Wetenschap
* Hogere frequentiegolven verschillen minder: Golven met hogere frequenties (en dus kortere golflengten) hebben de neiging om in rechter lijnen te reizen en hebben minder kans om rond obstakels te buigen. Stel je een lichtstraal dat door een smalle spleet schijnt. Hoe hoger de frequentie van het licht, hoe minder het zich zal verspreiden na het passeren van de spleet.
* Lagere frequentiegolven verschillen meer: Golven met lagere frequenties (en langere golflengten) verschillen gemakkelijker. Denk aan oceaangolven die een pier raken. Hoe langer de golflengte, hoe meer de golf zich rond de pier zal buigen.
Hier is een meer gedetailleerde uitleg:
* diffractie komt voort uit het principe van Huygens: Dit principe stelt dat elk punt op een golffront kan worden beschouwd als een bron van secundaire wavelets. Deze wavelets interfereren met elkaar, wat leidt tot het fenomeen diffractie.

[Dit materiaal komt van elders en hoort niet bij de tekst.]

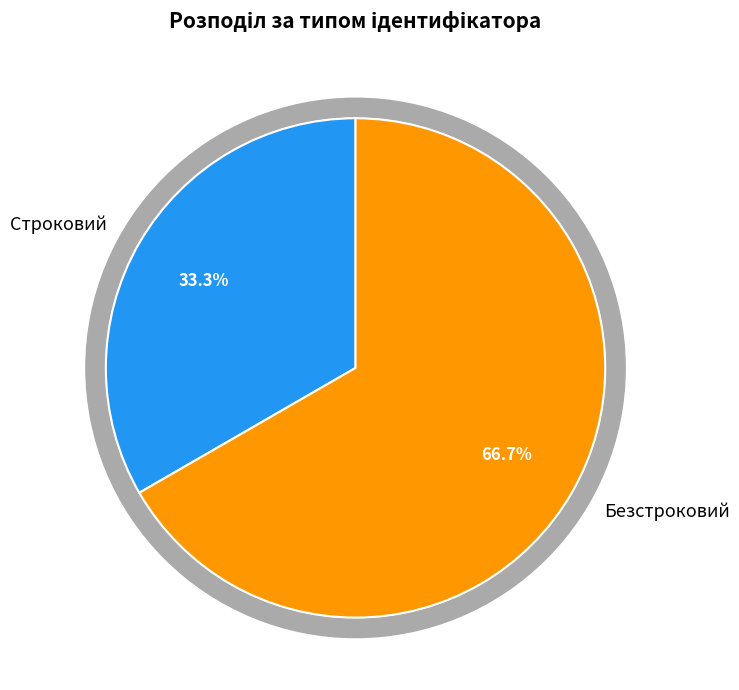

Approximately how many times larger is the value at Безстроковий compared to Строковий?

2.0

* golflengte en de grootte van het obstakel: Diffractie is het meest uitgesproken wanneer de golflengte van de golf vergelijkbaar is met of groter is dan de grootte van het obstakel. Dit is de reden waarom geluidsgolven (met langere golflengten) gemakkelijk rond de hoeken kunnen verschillen, terwijl lichtgolven (met kortere golflengten) over het algemeen in rechte lijnen reizen.
* Voorbeelden:
* radiogolven: Deze golven hebben zeer lange golflengtes en kunnen rond gebouwen en bergen.
* magnetrons: Deze golven hebben kortere golflengten dan radiogolven en hebben meer kans om in rechte lijnen te reizen.

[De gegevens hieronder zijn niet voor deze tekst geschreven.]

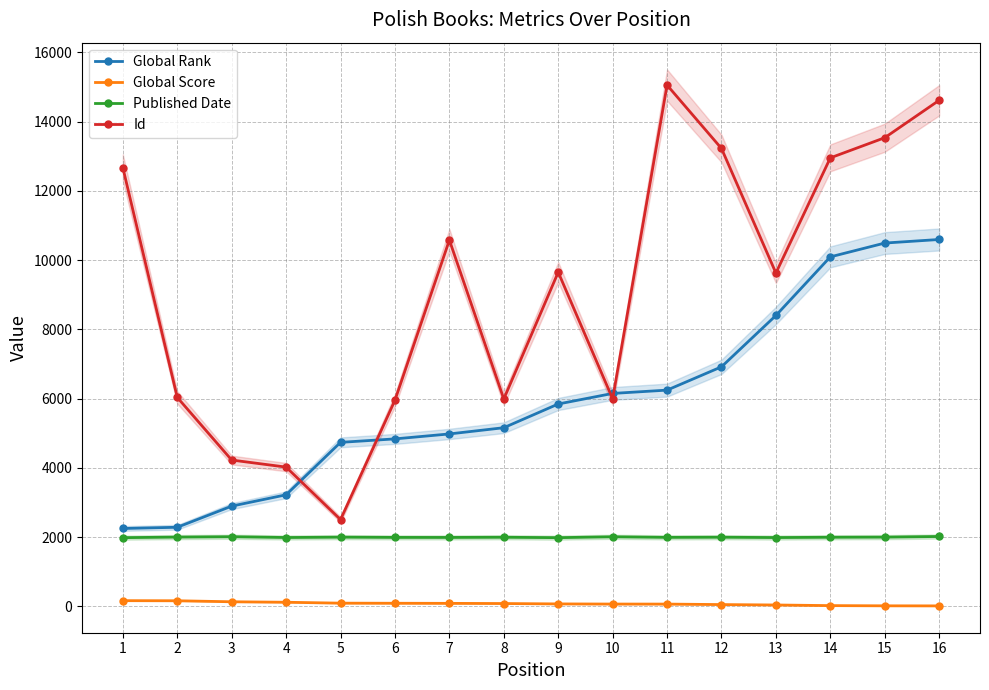

What value does the Id series have at 10, to the nearest 100?

6000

* zichtbaar licht: De golflengten van zichtbaar licht zijn zelfs korter dan magnetrons, en lichtschijven minder dan radiogolven of magnetrons.
Samenvattend, hoe hoger de frequentie van een golf, hoe minder het verschilt. Dit komt door de kortere golflengte van hoogfrequente golven, waardoor ze minder kans hebben om rond obstakels te buigen.